GIVEN DATA
****************************************

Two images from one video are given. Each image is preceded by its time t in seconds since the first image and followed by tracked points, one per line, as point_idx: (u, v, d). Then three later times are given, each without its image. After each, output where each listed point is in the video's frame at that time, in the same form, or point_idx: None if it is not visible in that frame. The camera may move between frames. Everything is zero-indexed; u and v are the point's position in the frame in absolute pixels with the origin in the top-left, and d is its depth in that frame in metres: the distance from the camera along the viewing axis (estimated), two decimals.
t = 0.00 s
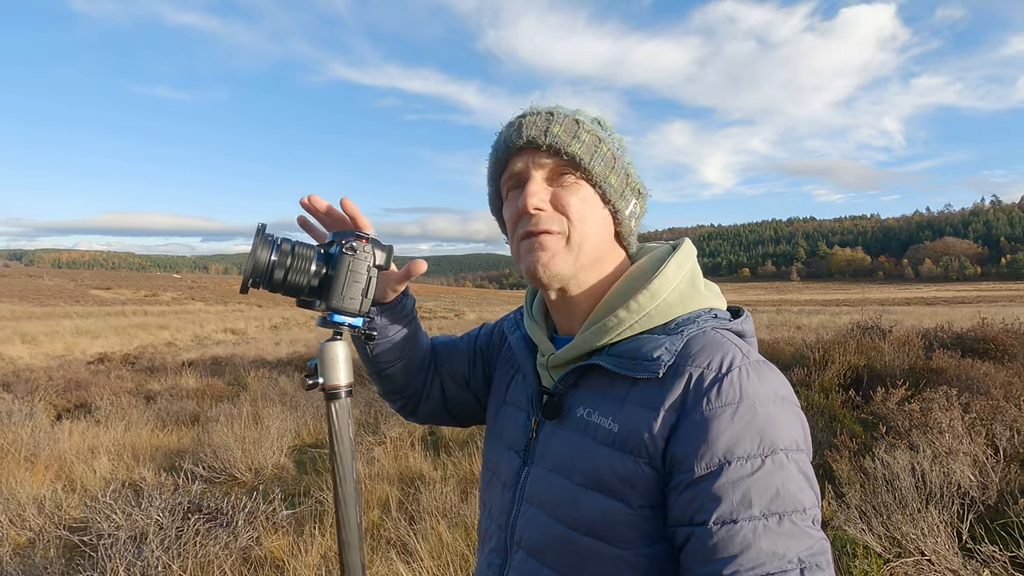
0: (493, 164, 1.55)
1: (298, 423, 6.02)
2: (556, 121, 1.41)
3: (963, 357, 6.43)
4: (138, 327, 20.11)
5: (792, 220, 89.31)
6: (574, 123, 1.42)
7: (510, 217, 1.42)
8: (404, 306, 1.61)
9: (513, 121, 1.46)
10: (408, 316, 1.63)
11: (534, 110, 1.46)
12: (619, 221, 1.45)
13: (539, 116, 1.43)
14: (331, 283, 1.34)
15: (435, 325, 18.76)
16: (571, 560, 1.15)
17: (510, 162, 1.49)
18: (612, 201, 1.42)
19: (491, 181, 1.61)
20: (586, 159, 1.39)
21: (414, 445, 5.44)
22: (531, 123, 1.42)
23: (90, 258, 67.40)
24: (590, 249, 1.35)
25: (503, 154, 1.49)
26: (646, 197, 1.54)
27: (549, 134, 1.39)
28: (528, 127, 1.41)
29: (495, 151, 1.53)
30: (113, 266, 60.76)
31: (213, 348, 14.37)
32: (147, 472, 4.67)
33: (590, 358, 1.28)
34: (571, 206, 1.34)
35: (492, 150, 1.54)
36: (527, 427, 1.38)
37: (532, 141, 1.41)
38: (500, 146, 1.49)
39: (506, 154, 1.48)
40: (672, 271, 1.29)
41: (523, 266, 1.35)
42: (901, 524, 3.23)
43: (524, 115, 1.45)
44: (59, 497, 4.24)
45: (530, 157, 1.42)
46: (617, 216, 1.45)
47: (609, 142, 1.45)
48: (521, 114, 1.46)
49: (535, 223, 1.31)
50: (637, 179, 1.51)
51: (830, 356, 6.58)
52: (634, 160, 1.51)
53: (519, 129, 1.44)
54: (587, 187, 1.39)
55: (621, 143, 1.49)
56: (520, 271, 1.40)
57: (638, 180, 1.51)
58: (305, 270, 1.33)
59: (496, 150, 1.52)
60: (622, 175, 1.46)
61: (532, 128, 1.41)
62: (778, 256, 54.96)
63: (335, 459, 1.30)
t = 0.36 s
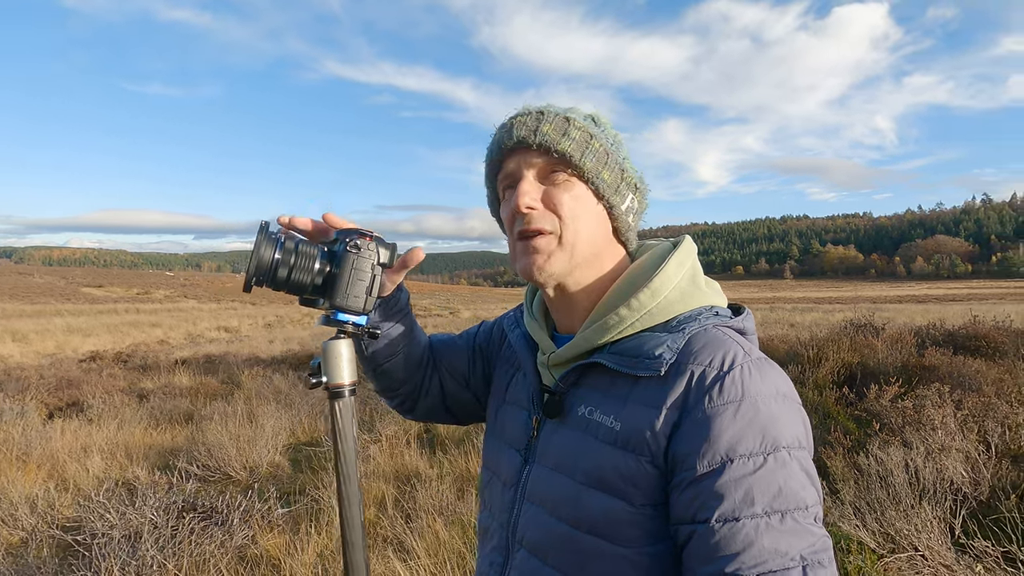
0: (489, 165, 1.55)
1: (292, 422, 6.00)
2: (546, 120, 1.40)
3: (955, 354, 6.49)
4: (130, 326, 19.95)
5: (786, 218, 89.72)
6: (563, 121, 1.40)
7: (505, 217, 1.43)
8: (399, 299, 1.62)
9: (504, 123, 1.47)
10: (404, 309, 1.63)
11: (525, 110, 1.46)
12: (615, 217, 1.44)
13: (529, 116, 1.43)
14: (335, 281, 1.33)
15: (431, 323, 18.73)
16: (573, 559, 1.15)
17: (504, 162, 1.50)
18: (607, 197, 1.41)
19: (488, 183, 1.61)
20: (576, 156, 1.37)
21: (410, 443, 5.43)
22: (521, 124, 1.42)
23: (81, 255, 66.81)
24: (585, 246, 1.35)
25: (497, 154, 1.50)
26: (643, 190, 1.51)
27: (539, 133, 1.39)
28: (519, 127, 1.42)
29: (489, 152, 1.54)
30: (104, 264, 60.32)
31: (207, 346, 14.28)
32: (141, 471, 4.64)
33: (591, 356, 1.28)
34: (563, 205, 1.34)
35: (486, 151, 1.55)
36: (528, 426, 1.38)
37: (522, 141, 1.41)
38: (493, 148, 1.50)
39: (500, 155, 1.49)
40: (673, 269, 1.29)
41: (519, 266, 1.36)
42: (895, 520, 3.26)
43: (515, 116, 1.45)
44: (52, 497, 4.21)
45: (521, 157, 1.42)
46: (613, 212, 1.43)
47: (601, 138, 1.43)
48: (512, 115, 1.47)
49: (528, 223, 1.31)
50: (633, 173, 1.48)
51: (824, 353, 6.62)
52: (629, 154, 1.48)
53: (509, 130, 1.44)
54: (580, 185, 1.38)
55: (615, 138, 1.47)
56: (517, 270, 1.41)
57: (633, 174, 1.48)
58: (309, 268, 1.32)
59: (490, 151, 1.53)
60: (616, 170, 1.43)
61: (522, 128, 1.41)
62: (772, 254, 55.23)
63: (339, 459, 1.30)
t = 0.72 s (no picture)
0: (485, 172, 1.56)
1: (294, 417, 6.02)
2: (534, 124, 1.40)
3: (957, 351, 6.47)
4: (134, 321, 20.05)
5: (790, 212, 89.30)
6: (552, 124, 1.39)
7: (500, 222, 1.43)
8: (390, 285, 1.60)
9: (496, 129, 1.47)
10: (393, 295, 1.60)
11: (515, 115, 1.46)
12: (610, 217, 1.40)
13: (518, 121, 1.43)
14: (319, 282, 1.33)
15: (432, 318, 18.76)
16: (571, 559, 1.16)
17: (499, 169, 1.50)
18: (599, 197, 1.37)
19: (486, 191, 1.62)
20: (565, 158, 1.35)
21: (411, 438, 5.45)
22: (510, 129, 1.42)
23: (85, 251, 67.11)
24: (580, 248, 1.32)
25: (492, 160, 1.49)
26: (638, 188, 1.46)
27: (527, 137, 1.38)
28: (508, 132, 1.42)
29: (484, 159, 1.54)
30: (108, 259, 60.57)
31: (210, 341, 14.36)
32: (144, 466, 4.67)
33: (592, 357, 1.28)
34: (554, 208, 1.32)
35: (482, 158, 1.56)
36: (528, 425, 1.38)
37: (512, 147, 1.41)
38: (487, 155, 1.51)
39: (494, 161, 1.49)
40: (675, 271, 1.28)
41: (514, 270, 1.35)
42: (894, 517, 3.26)
43: (505, 122, 1.45)
44: (56, 491, 4.24)
45: (512, 162, 1.42)
46: (608, 212, 1.39)
47: (592, 138, 1.40)
48: (503, 121, 1.47)
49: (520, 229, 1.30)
50: (627, 172, 1.44)
51: (825, 349, 6.61)
52: (624, 153, 1.44)
53: (500, 136, 1.44)
54: (571, 187, 1.36)
55: (608, 138, 1.44)
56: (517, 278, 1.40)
57: (628, 172, 1.44)
58: (294, 270, 1.32)
59: (484, 158, 1.53)
60: (608, 170, 1.40)
61: (511, 133, 1.41)
62: (775, 249, 55.05)
63: (324, 458, 1.30)
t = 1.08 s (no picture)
0: (491, 171, 1.53)
1: (291, 421, 6.01)
2: (546, 126, 1.37)
3: (952, 354, 6.49)
4: (131, 325, 20.00)
5: (787, 216, 89.51)
6: (563, 127, 1.37)
7: (505, 222, 1.41)
8: (386, 283, 1.60)
9: (505, 128, 1.44)
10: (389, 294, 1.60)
11: (526, 115, 1.43)
12: (616, 223, 1.39)
13: (529, 122, 1.40)
14: (306, 285, 1.35)
15: (430, 322, 18.76)
16: (564, 560, 1.16)
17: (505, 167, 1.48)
18: (606, 203, 1.36)
19: (491, 189, 1.60)
20: (575, 163, 1.33)
21: (408, 442, 5.45)
22: (520, 129, 1.39)
23: (82, 255, 67.00)
24: (585, 252, 1.32)
25: (500, 159, 1.47)
26: (645, 195, 1.46)
27: (537, 139, 1.36)
28: (518, 133, 1.39)
29: (491, 157, 1.52)
30: (106, 263, 60.49)
31: (207, 345, 14.34)
32: (139, 470, 4.66)
33: (590, 359, 1.29)
34: (562, 211, 1.32)
35: (489, 156, 1.53)
36: (525, 426, 1.39)
37: (522, 148, 1.39)
38: (495, 153, 1.48)
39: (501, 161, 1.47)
40: (675, 275, 1.29)
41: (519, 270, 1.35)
42: (888, 520, 3.27)
43: (515, 121, 1.43)
44: (51, 496, 4.23)
45: (521, 163, 1.40)
46: (614, 218, 1.39)
47: (602, 143, 1.38)
48: (513, 120, 1.44)
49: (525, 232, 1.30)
50: (635, 178, 1.43)
51: (822, 353, 6.63)
52: (632, 159, 1.43)
53: (510, 136, 1.42)
54: (579, 192, 1.35)
55: (618, 142, 1.42)
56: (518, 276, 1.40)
57: (635, 179, 1.43)
58: (281, 272, 1.33)
59: (492, 156, 1.51)
60: (617, 176, 1.39)
61: (522, 134, 1.39)
62: (772, 253, 55.21)
63: (311, 460, 1.31)
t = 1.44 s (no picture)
0: (485, 175, 1.52)
1: (280, 430, 5.95)
2: (543, 132, 1.37)
3: (938, 360, 6.58)
4: (116, 334, 19.72)
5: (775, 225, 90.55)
6: (561, 131, 1.37)
7: (506, 229, 1.41)
8: (386, 290, 1.59)
9: (500, 135, 1.43)
10: (388, 301, 1.59)
11: (520, 120, 1.42)
12: (616, 225, 1.42)
13: (525, 127, 1.39)
14: (301, 283, 1.34)
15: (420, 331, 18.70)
16: (566, 559, 1.17)
17: (501, 172, 1.47)
18: (607, 206, 1.39)
19: (484, 193, 1.59)
20: (576, 168, 1.35)
21: (398, 451, 5.41)
22: (517, 136, 1.38)
23: (67, 263, 66.07)
24: (589, 257, 1.34)
25: (496, 165, 1.46)
26: (641, 194, 1.50)
27: (537, 146, 1.36)
28: (515, 140, 1.38)
29: (484, 162, 1.51)
30: (91, 271, 59.72)
31: (195, 354, 14.18)
32: (124, 480, 4.59)
33: (590, 359, 1.29)
34: (566, 218, 1.32)
35: (481, 161, 1.52)
36: (525, 427, 1.39)
37: (520, 155, 1.38)
38: (490, 160, 1.47)
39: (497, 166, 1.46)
40: (675, 275, 1.30)
41: (525, 280, 1.35)
42: (877, 524, 3.30)
43: (511, 126, 1.42)
44: (33, 507, 4.14)
45: (520, 170, 1.39)
46: (614, 220, 1.42)
47: (599, 146, 1.40)
48: (507, 125, 1.43)
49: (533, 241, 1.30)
50: (631, 178, 1.46)
51: (810, 359, 6.69)
52: (628, 160, 1.46)
53: (507, 142, 1.41)
54: (581, 197, 1.36)
55: (613, 143, 1.45)
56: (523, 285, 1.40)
57: (632, 179, 1.46)
58: (275, 271, 1.33)
59: (485, 162, 1.50)
60: (615, 178, 1.41)
61: (519, 141, 1.38)
62: (761, 262, 55.75)
63: (305, 459, 1.30)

****************************************

TASK PROMPT
Copy out exactly the material that runs from the line with "18: (612, 201, 1.42)" to the line with "8: (399, 299, 1.62)", ends included, and leave the pictures behind.

TASK ANSWER
18: (612, 201, 1.42)
19: (491, 181, 1.61)
20: (586, 159, 1.39)
21: (414, 445, 5.44)
22: (531, 123, 1.42)
23: (90, 258, 67.40)
24: (590, 249, 1.35)
25: (503, 154, 1.49)
26: (646, 197, 1.54)
27: (549, 134, 1.39)
28: (528, 127, 1.41)
29: (495, 151, 1.53)
30: (113, 266, 60.76)
31: (213, 348, 14.37)
32: (147, 472, 4.67)
33: (590, 358, 1.28)
34: (571, 206, 1.34)
35: (492, 150, 1.54)
36: (527, 427, 1.38)
37: (532, 141, 1.41)
38: (500, 146, 1.49)
39: (506, 154, 1.48)
40: (672, 271, 1.29)
41: (523, 266, 1.35)
42: (901, 524, 3.23)
43: (524, 115, 1.45)
44: (59, 497, 4.24)
45: (530, 157, 1.42)
46: (617, 216, 1.45)
47: (609, 142, 1.45)
48: (521, 114, 1.46)
49: (535, 223, 1.31)
50: (637, 179, 1.51)
51: (830, 356, 6.58)
52: (634, 160, 1.51)
53: (519, 129, 1.44)
54: (587, 187, 1.39)
55: (621, 143, 1.49)
56: (520, 271, 1.40)
57: (638, 180, 1.51)
58: (305, 270, 1.33)
59: (496, 150, 1.52)
60: (622, 175, 1.46)
61: (532, 128, 1.41)
62: (778, 256, 54.96)
63: (335, 459, 1.30)
t = 0.36 s
0: (489, 165, 1.55)
1: (292, 422, 6.00)
2: (546, 120, 1.40)
3: (955, 354, 6.49)
4: (130, 326, 19.95)
5: (786, 218, 89.72)
6: (563, 121, 1.40)
7: (505, 217, 1.43)
8: (399, 299, 1.62)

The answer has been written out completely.